* **Testo di partenza**
L’imperfetta armonia di Manganelli

Intervista a Andrea Cortellessa

di Piero Sorrentino

manganelli.jpg Da qualche anno prosegue, da Adelphi, la pubblicazione dell’opera completa di Giorgio Manganelli. Testi introvabili e nuove raccolte di inediti e dispersi dello scrittore milanese, in buona parte articoli e saggi variamente editi su quotidiani e riviste. La favola pitagorica, che esce ora a cura di Andrea Cortellessa (pp. 214, 13 euro), riunisce per la prima volta i reportages dei viaggi in Italia che Manganelli, a partire dal 1971, pubblicò su giornali e settimanali.

“Qui si parla di quadri e per quadri: opere in primo luogo fisicamente determinate: periture anche, e alterabili per vicende di tempi e restauri; creature non solo altissime, ma fragili e provvisorie”: è una frase tratta da “Un viatico preziosissimo”, uno dei pezzi – riferito al Viatico di pittura di Roberto Longhi – che formano Cento libri, la serie di schede letterarie che a partire dal 1960 Manganelli redigeva assieme a Cesare Garboli sul “Giorno”. Non ti sembra, sostituendo “luoghi” a “quadri”, una definizione perfetta anche per questa raccolta?

Interessante. Avevo dimenticato che la parola “viatico” che uso arbitrariamente all’inizio della Favola pitagorica avesse un precedente in questa scheda longhiana di Manganelli.

* **Elenco dei compiti**
(A) Nell'intervista su Manganelli, a partire da quale anno Manganelli pubblicò su giornali e settimanali i reportages dei viaggi in Italia?
(B) Traduci in inglese questa frase dell'intervista su Manganelli: "Da qualche anno prosegue, da Adelphi, la pubblicazione dell’opera completa di Giorgio Manganelli."

* **Contenuto dei dati**
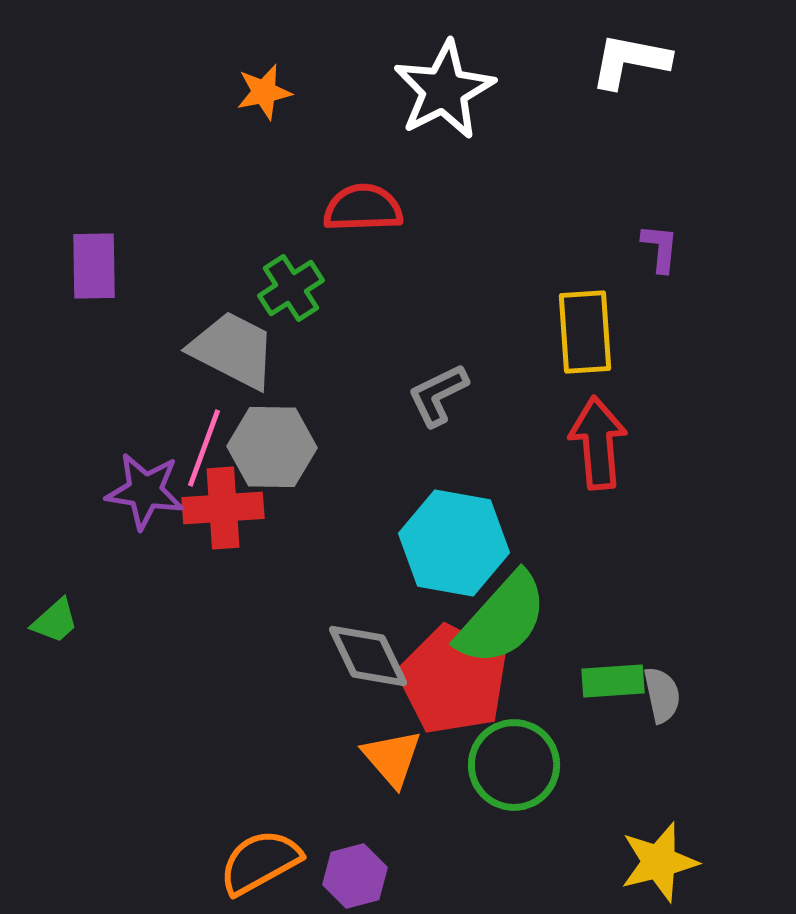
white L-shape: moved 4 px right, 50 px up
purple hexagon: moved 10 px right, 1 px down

* **Risposte in ordine**
(A) Dal 1971.

(B) For some years now, Adelphi has been continuing the publication of Giorgio Manganelli's complete works.